2.5.4. Si è dinanzi, in definitiva, ad un quadro argomentativo logicamente articolato nelle premesse e nelle relative conclusioni, esulando, come è noto, dai poteri di questa Suprema Corte quello di una diversa lettura degli elementi di fatto posti a fondamento della decisione, la cui valutazione è riservata in via esclusiva al giudice di merito, senza che possa integrare il vizio di legittimità la mera prospettazione di una diversa valutazione delle risultanze processuali dal ricorrente ritenute più adeguate (Sez. Un., 2 luglio 1997, n. 6402, Dessimone).


La Corte di legittimità, infatti, non può sostituire una propria valutazione delle risultanze processuali a quella compiuta nei precedenti gradi di giudizio, dovendo saggiare la tenuta logica della pronuncia sottoposta alla sua cognizione senza oltrepassare i limiti di un accertamento della coerenza strutturale della sentenza in sè e per sè considerata, accertamento che deve necessariamente condursi alla stregua degli stessi parametri valutativi che geneticamente le danno corpo, ancorchè questi siano, in ipotesi, sostituibili da altri. L'indagine sul discorso giustificativo della decisione impugnata, pertanto, ha un orizzonte percettivo delimitato al riscontro dell'esistenza di un logico apparato argomentativo sui vari temi ivi apprezzati, non potendosi mai sovrapporre nella verifica dell'adeguatezza delle argomentazioni di cui il giudice di merito si è giovato per sostenere il suo convincimento o della loro rispondenza alle acquisizioni processuali. L'illogicità della motivazione come vizio denunciabile deve essere, per ciò, inevitabilmente palese e di immediata riconoscibilità, cioè di spessore e consistenza tali da emergere ictu oculi.

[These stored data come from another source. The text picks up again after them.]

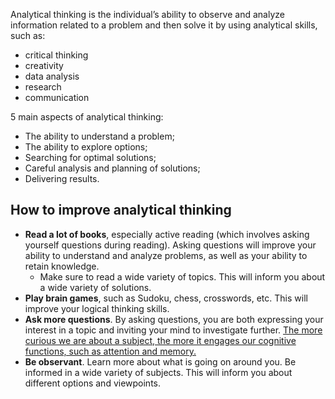 Analytical thinking is the individual’s ability to observe and analyze information related to a problem and then solve it by using analytical skills, such as:
* critical thinking
* creativity
* data analysis
* research
* communication

5 main aspects of analytical thinking:

* The ability to understand a problem;
* The ability to explore options;
* Searching for optimal solutions;
* Careful analysis and planning of solutions;
* Delivering results.


## How to improve analytical thinking
* **Read a lot of books**, especially active reading (which involves asking yourself questions during reading). Asking questions will improve your ability to understand and analyze problems, as well as your ability to retain knowledge.
  * Make sure to read a wide variety of topics. This will inform you about a wide variety of solutions.
* **Play brain games**, such as Sudoku, chess, crosswords, etc. This will improve your logical thinking skills.
* **Ask more questions**. By asking questions, you are both expressing your interest in a topic and inviting your mind to investigate further. [The more curious we are about a subject, the more it engages our cognitive functions, such as attention and memory.](https://www.huffingtonpost.co.uk/araceli-camargo/how-curiosity-makes-us-smarter_b_8132290.html)
* **Be observant**. Learn more about what is going on around you. Be informed in a wide variety of subjects. This will inform you about different options and viewpoints.
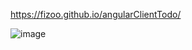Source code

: https://fizoo.github.io/angularClientTodo/

![image](https://user-images.githubusercontent.com/45512345/187872909-924b2cf0-4045-4315-880f-1578dcc37286.png)

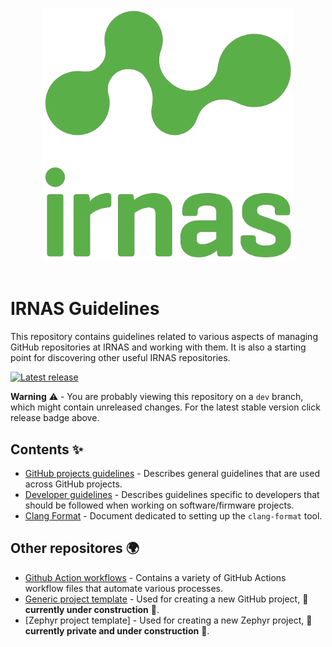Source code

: <p align="center">
  <img src="images/irnas-logo.png" alt="irnas-logo" width=400 ><br><br>
</p>


# IRNAS Guidelines

This repository contains guidelines related to various aspects of managing GitHub repositories at IRNAS and working with them.
It is also a starting point for discovering other useful IRNAS repositories.

<a href="https://github.com/IRNAS/irnas-guidelines-docs/releases/latest">
<img src="https://img.shields.io/github/v/release/irnas/irnas-guidelines-docs?color=g&label=latest%20release" alt="Latest release">
</a>

**Warning** ⚠️ - You are probably viewing this repository on a `dev` branch, which might contain unreleased changes.
For the latest stable version click release badge above.

## Contents ✨

* [GitHub projects guidelines] - Describes general guidelines that are used across GitHub projects.
* [Developer guidelines] - Describes guidelines specific to developers that should be followed when working on software/firmware projects.
* [Clang Format] - Document dedicated to setting up the `clang-format` tool.

## Other repositores 🌍

* [Github Action workflows] - Contains a variety of GitHub Actions workflow files that automate various processes.
* [Generic project template] - Used for creating a new GitHub project, 🚧 **currently under construction** 🚧.
* [Zephyr project template] - Used for creating a new Zephyr project, 🚧 **currently private and under construction** 🚧.


[GitHub projects guidelines]: docs/github_projects_guidelines.md
[Developer guidelines]: docs/developer_guidelines.md
[Clang Format]: clang-format/README.md
[Github Action workflows]: https://github.com/IRNAS/irnas-workflows-software
[Generic project template]: https://github.com/IRNAS/irnas-projects-template
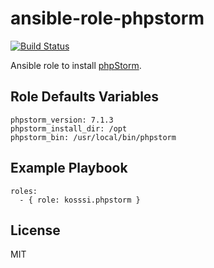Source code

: # ansible-role-phpstorm

[![Build Status](https://travis-ci.org/kosssi/ansible-role-phpstorm.svg?branch=master)](https://travis-ci.org/kosssi/ansible-role-phpstorm)

Ansible role to install [phpStorm](http://www.jetbrains.com/phpstorm/).

## Role Defaults Variables

    phpstorm_version: 7.1.3
    phpstorm_install_dir: /opt
    phpstorm_bin: /usr/local/bin/phpstorm

## Example Playbook

    roles:
      - { role: kosssi.phpstorm }

## License

MIT
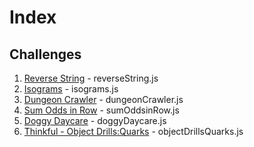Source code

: # Index

## Challenges

1. [Reverse String](https://www.codewars.com/kata/5259b20d6021e9e14c0010d4/train/javascript) - reverseString.js
2. [Isograms](https://www.codewars.com/kata/54ba84be607a92aa900000f1/train/javascript) - isograms.js
3. [Dungeon Crawler](https://www.codewars.com/kata/55f74a7433feba03680000c5/train/javascript) - dungeonCrawler.js
4. [Sum Odds in Row](https://www.codewars.com/kata/55fd2d567d94ac3bc9000064/train/javascript) - sumOddsinRow.js
5. [Doggy Daycare](https://www.codewars.com/kata/56951add53eccacf44000030/train/javascript) - doggyDaycare.js
6. [Thinkful - Object Drills:Quarks](https://www.codewars.com/kata/5882b052bdeafec15e0000e6/train/javascript) - objectDrillsQuarks.js
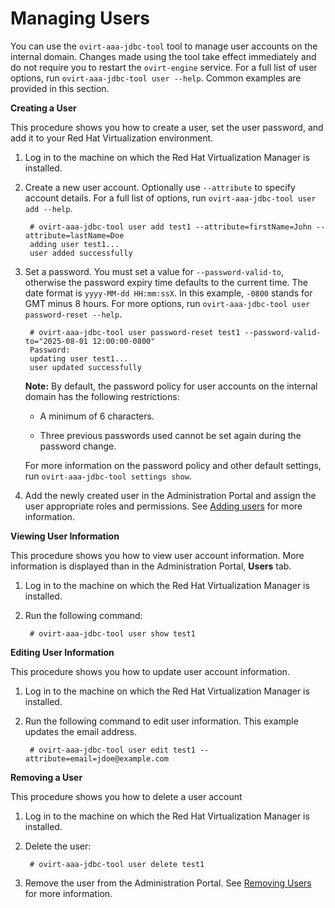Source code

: # Managing Users

You can use the `ovirt-aaa-jdbc-tool` tool to manage user accounts on the internal domain. Changes made using the tool take effect immediately and do not require you to restart the `ovirt-engine` service. For a full list of user options, run `ovirt-aaa-jdbc-tool user --help`. Common examples are provided in this section.

**Creating a User**

This procedure shows you how to create a user, set the user password, and add it to your Red Hat Virtualization environment.

1. Log in to the machine on which the Red Hat Virtualization Manager is installed.

2. Create a new user account. Optionally use `--attribute` to specify account details. For a full list of options, run `ovirt-aaa-jdbc-tool user add --help`.

        # ovirt-aaa-jdbc-tool user add test1 --attribute=firstName=John --attribute=lastName=Doe 
        adding user test1...
        user added successfully

3. Set a password. You must set a value for `--password-valid-to`, otherwise the password expiry time defaults to the current time. The date format is `yyyy-MM-dd HH:mm:ssX`. In this example, `-0800` stands for GMT minus 8 hours. For more options, run `ovirt-aaa-jdbc-tool user password-reset --help`.

        # ovirt-aaa-jdbc-tool user password-reset test1 --password-valid-to="2025-08-01 12:00:00-0800"
        Password:
        updating user test1...
        user updated successfully

    **Note:** By default, the password policy for user accounts on the internal domain has the following restrictions:

    * A minimum of 6 characters.

    * Three previous passwords used cannot be set again during the password change.

    For more information on the password policy and other default settings, run `ovirt-aaa-jdbc-tool settings show`.

4. Add the newly created user in the Administration Portal and assign the user appropriate roles and permissions. See [Adding users](Adding_users) for more information.

**Viewing User Information**

This procedure shows you how to view user account information. More information is displayed than in the Administration Portal, **Users** tab.

1. Log in to the machine on which the Red Hat Virtualization Manager is installed.

2. Run the following command:

        # ovirt-aaa-jdbc-tool user show test1

**Editing User Information**

This procedure shows you how to update user account information.

1. Log in to the machine on which the Red Hat Virtualization Manager is installed.

2. Run the following command to edit user information. This example updates the email address.

        # ovirt-aaa-jdbc-tool user edit test1 --attribute=email=jdoe@example.com

**Removing a User**

This procedure shows you how to delete a user account

1. Log in to the machine on which the Red Hat Virtualization Manager is installed.

2. Delete the user:

        # ovirt-aaa-jdbc-tool user delete test1

3. Remove the user from the Administration Portal. See [Removing Users](Removing_Users1) for more information.
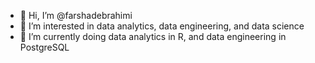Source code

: - 👋 Hi, I’m @farshadebrahimi
- 👀 I’m interested in data analytics, data engineering, and data science 
- 🌱 I’m currently doing data analytics in R, and data engineering in PostgreSQL

<!---
farshadebrahimi/farshadebrahimi is a ✨ special ✨ repository because its `README.md` (this file) appears on your GitHub profile.
You can click the Preview link to take a look at your changes.
--->
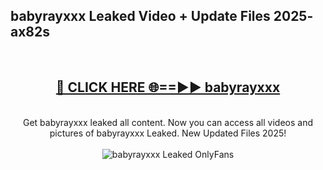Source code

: <h2>babyrayxxx Leaked Video + Update Files 2025- ax82s</h2>
<br>
<div align="center">
<h2><a href="https://libra.edu.pl?babyrayxxx" rel="nofollow">🔴 CLICK HERE 🌐==►► babyrayxxx</a></h2>
<br>
Get babyrayxxx leaked all content. Now you can access all videos and pictures of babyrayxxx Leaked. New Updated Files 2025!
<br>
<br>
<a href="https://libra.edu.pl?babyrayxxx" rel="nofollow" data-target="animated-image.originalLink"><img src="https://i.ibb.co.com/WyWwxjT/player-gif2.gif" alt="babyrayxxx Leaked OnlyFans" style="max-width: 100%; display: inline-block;" data-target="animated-image.originalImage"></a>
</div>
<br>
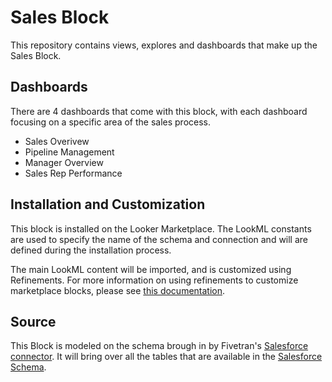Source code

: # Sales Block

This repository contains views, explores and dashboards that make up the Sales Block.

## Dashboards
There are 4 dashboards that come with this block, with each dashboard focusing on a specific area of the sales process.
- Sales Overivew
- Pipeline Management
- Manager Overview
- Sales Rep Performance

## Installation and Customization
This block is installed on the Looker Marketplace. The LookML constants are used to specify the name of the schema and connection and will are defined during the installation process.

The main LookML content will be imported, and is customized using Refinements. For more information on using refinements to customize marketplace blocks, please see [this documentation](https://docs.looker.com/data-modeling/marketplace/customize-blocks).

## Source
This Block is modeled on the schema brough in by Fivetran's [Salesforce connector](https://fivetran.com/docs/applications/salesforce). It will bring over all the tables that are available in the [Salesforce Schema](https://developer.salesforce.com/docs/atlas.en-us.api.meta/api/data_model.htm).
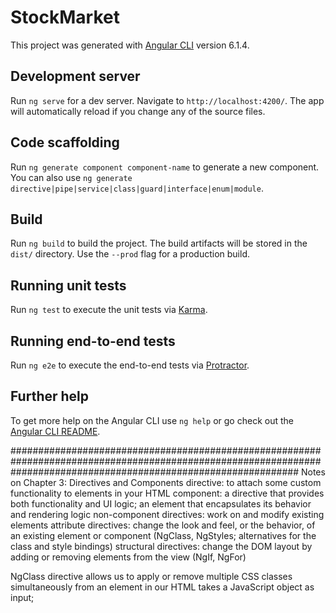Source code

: # StockMarket

This project was generated with [Angular CLI](https://github.com/angular/angular-cli) version 6.1.4.

## Development server

Run `ng serve` for a dev server. Navigate to `http://localhost:4200/`. The app will automatically reload if you change any of the source files.

## Code scaffolding

Run `ng generate component component-name` to generate a new component. You can also use `ng generate directive|pipe|service|class|guard|interface|enum|module`.

## Build

Run `ng build` to build the project. The build artifacts will be stored in the `dist/` directory. Use the `--prod` flag for a production build.

## Running unit tests

Run `ng test` to execute the unit tests via [Karma](https://karma-runner.github.io).

## Running end-to-end tests

Run `ng e2e` to execute the end-to-end tests via [Protractor](http://www.protractortest.org/).

## Further help

To get more help on the Angular CLI use `ng help` or go check out the [Angular CLI README](https://github.com/angular/angular-cli/blob/master/README.md).


####################################################################################################################################################################
Notes on Chapter 3: Directives and Components
directive: to attach some custom functionality to elements in your HTML
component: a directive that provides both functionality and UI logic; an element that encapsulates its behavior and rendering logic
non-component directives: work on and modify existing elements
              attribute directives: change the look and feel, or the behavior, of an existing element or component (NgClass, NgStyles;  alternatives for the class and style bindings)
              structural directives: change the DOM layout by adding or removing elements from the view (NgIf, NgFor)  

NgClass directive allows us to apply or remove multiple CSS classes simultaneously from an element in our HTML
        takes a JavaScript object as input;
        
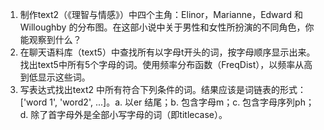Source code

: 1. 制作text2（《理智与情感》）中四个主角：Elinor，Marianne，Edward 和Willoughby 的分布图。在这部小说中关于男性和女性所扮演的不同角色，你能观察到什么？
2. 在聊天语料库（text5）中查找所有以字母t开头的词，按字母顺序显示出来。找出text5中所有5个字母的词。使用频率分布函数（FreqDist），以频率从高到低显示这些词。
3. 写表达式找出text2 中所有符合下列条件的词。结果应该是词链表的形式：['word 1', 'word2', ...]。a. 以er 结尾；b. 包含字母m；c. 包含字母序列ph；d. 除了首字母外是全部小写字母的词（即titlecase）。
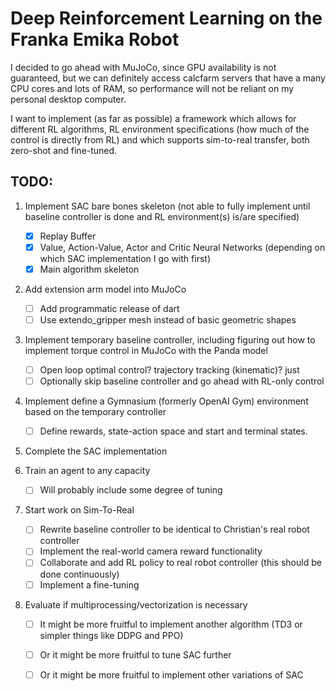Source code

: # Deep Reinforcement Learning on the Franka Emika Robot

I decided to go ahead with MuJoCo, since GPU availability is not guaranteed, but we can definitely access calcfarm servers that have a many CPU cores and lots of RAM, so performance will not be reliant on my personal desktop computer.

I want to implement (as far as possible) a framework which allows for different RL algorithms, RL environment specifications (how much of the control is directly from RL) and which supports sim-to-real transfer, both zero-shot and fine-tuned.

## TODO:

1. Implement SAC bare bones skeleton (not able to fully implement until baseline controller is done and RL environment(s) is/are specified)

    - [x] Replay Buffer
    - [x] Value, Action-Value, Actor and Critic Neural Networks (depending on which SAC implementation I go with first)
    - [x] Main algorithm skeleton

2. Add extension arm model into MuJoCo
    - [ ] Add programmatic release of dart
    - [ ] Use extendo_gripper mesh instead of basic geometric shapes

3. Implement temporary baseline controller, including figuring out how to implement torque control in MuJoCo with the Panda model

    - [ ] Open loop optimal control? trajectory tracking (kinematic)? just
    - [ ] Optionally skip baseline controller and go ahead with RL-only control

4. Implement define a Gymnasium (formerly OpenAI Gym) environment based on the temporary controller

    - [ ] Define rewards, state-action space and start and terminal states.

5. Complete the SAC implementation

6. Train an agent to any capacity

    - [ ] Will probably include some degree of tuning

7. Start work on Sim-To-Real

    - [ ] Rewrite baseline controller to be identical to Christian's real robot controller
    - [ ] Implement the real-world camera reward functionality
    - [ ] Collaborate and add RL policy to real robot controller (this should be done continuously)
    - [ ] Implement a fine-tuning 

8. Evaluate if multiprocessing/vectorization is necessary

    - [ ] It might be more fruitful to implement another algorithm (TD3 or simpler things like DDPG and PPO)
    - [ ] Or it might be more fruitful to tune SAC further
    - [ ] Or it might be more fruitful to implement other variations of SAC

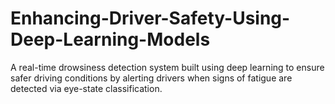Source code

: # Enhancing-Driver-Safety-Using-Deep-Learning-Models
A real-time drowsiness detection system built using deep learning to ensure safer driving conditions by alerting drivers when signs of fatigue are detected via eye-state classification.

Nel caso di specie, invero, l'adeguatezza e logicità (nel senso appena specificato) della motivazione della sentenza impugnata non sono state minimamente aggredite dal ricorrente, limitatosi a prospettare critiche sulle valutazioni dalla Corte d'appello rese in ordine alla fondatezza ed ai risultati del materiale probatorio sottoposto al suo esame, delineandone, tuttavia, una diversa ed alternativa lettura, la cui rivisitazione, come già osservato, non è in alcun modo percorribile in questa Sede.


3. Al rigetto dei ricorsi proposti da D.F.G. e S.N. consegue, ex art. 616 c.p.p., la condanna dei predetti al pagamento delle spese processuali.


P.Q.M.

Rigetta i ricorsi e condanna i ricorrenti al pagamento delle spese processuali.


Così deciso in Roma, il 9 novembre 2018.